* Text segment:
- - -

It hasn’t been a great day for a number of forgettable reasons, and I am trudging up the stairs of Up-Island Cronig’s Market to buy groceries when a man with a wildly electric hairstyle plays a couple of scales on a piano that has been rolled onto the porch of the store. Then he starts loudly playing an intriguing number that lifts my spirits. I ask him the name of the composer. He says something that, to my right-ear’s hearing aid (I’ve misplaced my left-ear’s), sounds like Howard Skempton. When I get home, I listen on YouTube to a half-dozen works by Skempton, an English composer of experimental music. I don’t think the mystery pianist was playing Skempton, some of whose compositions consist solely of repeated chords with no pauses between them.

- - -

* Exercise instructions:
1 - For the passage about the porch piano, state whether each statement agrees with it, giving yes or no and quoting the words that decide it: (a) The narrator was wearing hearing aids in both ears. (b) After getting home, the narrator listened to several of Skempton's works on YouTube. (c) The piano was being played inside the store.
2 - Write the next part of the passage about the porch pianist, picking up after its final sentence.
These records were drawn from a separate source.

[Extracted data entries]
- - -

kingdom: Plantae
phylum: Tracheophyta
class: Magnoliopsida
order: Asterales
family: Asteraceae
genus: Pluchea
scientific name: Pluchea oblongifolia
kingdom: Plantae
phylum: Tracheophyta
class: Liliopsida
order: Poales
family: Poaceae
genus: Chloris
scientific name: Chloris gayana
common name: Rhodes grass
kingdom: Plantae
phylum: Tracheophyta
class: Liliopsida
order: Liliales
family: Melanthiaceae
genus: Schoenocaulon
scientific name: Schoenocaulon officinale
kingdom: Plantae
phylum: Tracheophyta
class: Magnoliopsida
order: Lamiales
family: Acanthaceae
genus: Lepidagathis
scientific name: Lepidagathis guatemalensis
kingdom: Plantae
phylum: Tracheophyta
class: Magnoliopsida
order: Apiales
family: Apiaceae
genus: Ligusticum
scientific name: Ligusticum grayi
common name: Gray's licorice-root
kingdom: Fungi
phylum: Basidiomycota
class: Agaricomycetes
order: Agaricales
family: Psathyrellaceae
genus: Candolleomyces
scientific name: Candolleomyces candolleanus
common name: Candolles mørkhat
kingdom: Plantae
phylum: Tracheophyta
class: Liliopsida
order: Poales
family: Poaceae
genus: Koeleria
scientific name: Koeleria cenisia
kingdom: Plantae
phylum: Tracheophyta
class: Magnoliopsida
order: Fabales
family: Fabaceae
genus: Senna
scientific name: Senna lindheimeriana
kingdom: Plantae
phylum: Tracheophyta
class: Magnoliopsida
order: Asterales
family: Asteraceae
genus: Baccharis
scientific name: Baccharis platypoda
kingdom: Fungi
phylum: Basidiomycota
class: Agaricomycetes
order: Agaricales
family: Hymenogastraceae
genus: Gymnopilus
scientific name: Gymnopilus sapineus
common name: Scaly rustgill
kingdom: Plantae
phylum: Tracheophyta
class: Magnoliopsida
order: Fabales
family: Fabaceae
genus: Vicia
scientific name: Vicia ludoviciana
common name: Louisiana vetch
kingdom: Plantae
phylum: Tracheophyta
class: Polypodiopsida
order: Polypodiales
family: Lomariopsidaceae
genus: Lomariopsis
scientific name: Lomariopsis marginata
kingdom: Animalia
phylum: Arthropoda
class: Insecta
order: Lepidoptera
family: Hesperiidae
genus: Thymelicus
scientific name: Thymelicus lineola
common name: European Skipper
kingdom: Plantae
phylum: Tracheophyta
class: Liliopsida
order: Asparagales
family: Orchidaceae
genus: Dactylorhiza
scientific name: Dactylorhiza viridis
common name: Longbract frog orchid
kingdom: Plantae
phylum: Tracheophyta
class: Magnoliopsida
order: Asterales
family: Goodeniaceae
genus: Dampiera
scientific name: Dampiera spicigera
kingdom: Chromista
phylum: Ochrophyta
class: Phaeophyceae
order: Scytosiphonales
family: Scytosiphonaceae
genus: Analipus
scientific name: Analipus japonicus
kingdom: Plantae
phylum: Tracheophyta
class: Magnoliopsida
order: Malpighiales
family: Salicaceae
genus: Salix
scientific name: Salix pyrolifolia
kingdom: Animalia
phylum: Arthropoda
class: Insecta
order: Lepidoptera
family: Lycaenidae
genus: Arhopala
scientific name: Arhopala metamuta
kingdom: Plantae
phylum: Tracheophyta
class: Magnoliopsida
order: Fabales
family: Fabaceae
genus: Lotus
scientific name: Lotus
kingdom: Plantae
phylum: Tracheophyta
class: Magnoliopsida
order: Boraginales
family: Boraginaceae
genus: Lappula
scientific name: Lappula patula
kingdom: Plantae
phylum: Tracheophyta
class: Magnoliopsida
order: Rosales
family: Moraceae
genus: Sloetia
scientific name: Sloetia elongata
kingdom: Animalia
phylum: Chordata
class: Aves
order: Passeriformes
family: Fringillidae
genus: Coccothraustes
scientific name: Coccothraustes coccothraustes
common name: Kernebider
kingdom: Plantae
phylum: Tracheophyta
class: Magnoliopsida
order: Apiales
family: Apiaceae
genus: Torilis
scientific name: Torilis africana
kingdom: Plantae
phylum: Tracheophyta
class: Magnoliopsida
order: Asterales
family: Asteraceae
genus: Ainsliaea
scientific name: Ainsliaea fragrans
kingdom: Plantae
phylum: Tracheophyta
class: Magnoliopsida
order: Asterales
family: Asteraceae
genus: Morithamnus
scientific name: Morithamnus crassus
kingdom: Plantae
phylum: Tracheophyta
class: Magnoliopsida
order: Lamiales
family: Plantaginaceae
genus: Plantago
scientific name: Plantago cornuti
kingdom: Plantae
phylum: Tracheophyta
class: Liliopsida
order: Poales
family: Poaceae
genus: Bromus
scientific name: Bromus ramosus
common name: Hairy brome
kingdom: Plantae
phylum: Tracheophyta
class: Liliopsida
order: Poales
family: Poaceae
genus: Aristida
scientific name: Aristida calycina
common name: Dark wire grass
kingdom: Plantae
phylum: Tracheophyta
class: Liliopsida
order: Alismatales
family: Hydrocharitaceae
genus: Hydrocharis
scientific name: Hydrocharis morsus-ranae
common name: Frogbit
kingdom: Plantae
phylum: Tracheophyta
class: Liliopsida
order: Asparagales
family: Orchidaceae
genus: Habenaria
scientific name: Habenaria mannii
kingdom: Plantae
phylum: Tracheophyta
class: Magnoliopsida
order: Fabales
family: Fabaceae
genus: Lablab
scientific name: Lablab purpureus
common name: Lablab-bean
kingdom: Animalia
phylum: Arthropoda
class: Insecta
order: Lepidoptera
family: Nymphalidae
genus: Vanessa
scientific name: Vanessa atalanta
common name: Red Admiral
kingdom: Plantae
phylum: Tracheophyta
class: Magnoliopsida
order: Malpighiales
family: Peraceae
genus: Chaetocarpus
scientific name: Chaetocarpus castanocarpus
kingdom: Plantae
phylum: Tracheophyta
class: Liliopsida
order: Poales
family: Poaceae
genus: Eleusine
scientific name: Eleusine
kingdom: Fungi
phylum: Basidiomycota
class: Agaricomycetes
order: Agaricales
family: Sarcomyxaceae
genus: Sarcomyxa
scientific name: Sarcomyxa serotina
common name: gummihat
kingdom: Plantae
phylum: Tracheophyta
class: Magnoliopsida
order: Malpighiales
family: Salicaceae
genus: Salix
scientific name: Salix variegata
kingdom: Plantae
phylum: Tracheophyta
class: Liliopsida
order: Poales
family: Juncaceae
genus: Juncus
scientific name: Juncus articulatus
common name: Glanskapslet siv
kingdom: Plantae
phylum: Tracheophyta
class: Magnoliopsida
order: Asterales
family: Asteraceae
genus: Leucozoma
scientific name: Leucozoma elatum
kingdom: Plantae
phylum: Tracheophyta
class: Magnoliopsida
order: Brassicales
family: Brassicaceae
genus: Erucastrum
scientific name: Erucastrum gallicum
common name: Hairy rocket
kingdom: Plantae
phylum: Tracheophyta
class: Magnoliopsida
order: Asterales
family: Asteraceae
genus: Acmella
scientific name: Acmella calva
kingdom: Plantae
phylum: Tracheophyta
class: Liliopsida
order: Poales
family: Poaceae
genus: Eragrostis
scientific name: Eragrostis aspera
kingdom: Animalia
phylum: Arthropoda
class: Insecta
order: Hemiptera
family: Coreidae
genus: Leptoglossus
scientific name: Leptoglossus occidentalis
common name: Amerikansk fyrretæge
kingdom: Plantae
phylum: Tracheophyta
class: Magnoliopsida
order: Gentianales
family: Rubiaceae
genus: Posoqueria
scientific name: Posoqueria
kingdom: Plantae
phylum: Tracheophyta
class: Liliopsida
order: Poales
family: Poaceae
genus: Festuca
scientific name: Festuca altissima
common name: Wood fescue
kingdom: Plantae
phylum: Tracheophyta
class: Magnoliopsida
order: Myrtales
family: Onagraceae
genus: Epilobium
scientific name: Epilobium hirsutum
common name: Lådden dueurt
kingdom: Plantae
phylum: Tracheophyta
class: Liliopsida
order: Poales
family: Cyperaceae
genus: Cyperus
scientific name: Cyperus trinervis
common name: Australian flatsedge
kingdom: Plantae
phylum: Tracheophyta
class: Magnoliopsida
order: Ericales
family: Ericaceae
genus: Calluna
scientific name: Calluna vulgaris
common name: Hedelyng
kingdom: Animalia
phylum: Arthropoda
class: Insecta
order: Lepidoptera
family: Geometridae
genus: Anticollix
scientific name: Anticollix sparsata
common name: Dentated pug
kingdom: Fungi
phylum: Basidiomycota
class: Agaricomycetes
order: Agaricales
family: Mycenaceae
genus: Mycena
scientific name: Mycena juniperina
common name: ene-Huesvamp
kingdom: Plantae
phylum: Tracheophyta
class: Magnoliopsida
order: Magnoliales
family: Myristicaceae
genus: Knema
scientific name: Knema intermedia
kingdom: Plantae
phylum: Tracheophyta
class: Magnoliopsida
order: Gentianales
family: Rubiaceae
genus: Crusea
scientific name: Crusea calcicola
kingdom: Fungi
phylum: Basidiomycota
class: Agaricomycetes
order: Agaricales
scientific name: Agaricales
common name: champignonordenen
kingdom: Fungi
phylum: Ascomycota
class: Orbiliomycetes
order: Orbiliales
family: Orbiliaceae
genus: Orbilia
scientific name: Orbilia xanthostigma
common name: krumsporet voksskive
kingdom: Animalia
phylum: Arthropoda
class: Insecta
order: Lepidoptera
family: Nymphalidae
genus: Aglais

- - -

* Per-task answers:
1 -
(a) No: "to my right-ear’s hearing aid (I’ve misplaced my left-ear’s)"
(b) Yes: "When I get home, I listen on YouTube to a half-dozen works by Skempton"
(c) No: "a piano that has been rolled onto the porch of the store"

2 -
Curious about the mystery pianist, I describe his appearance and professional playing to Jack Ryan, who works at the West Tisbury post office and, on breaks, listens to Up-Island upright keyboarders. He suggests Stephen Hart, a composer and pianist: “He plays everything.” Yes, everything. His CD, Steve’s Songs, promises to blend folk, rock, and soul into a “transformation of musical styles.” I call Hart. He says he doesn’t know of Skempton, but he thinks he is the man who was playing at Up-Island Cronig’s. He details his forty-year career performing up to 270 concerts a year with the Ululators, Hart Music Man, and other bands.
“And then Covid hit,” Hart says, “and I haven’t played a concert since.” He has turned to construction work and, over two years on weekends, has built his own home in West Tisbury. He has sold his baby grand. Now he relies on the Up-Island upright piano. Hart says he does “a lot of improvising, playing from my heart and soul, connecting with the higher spirit.”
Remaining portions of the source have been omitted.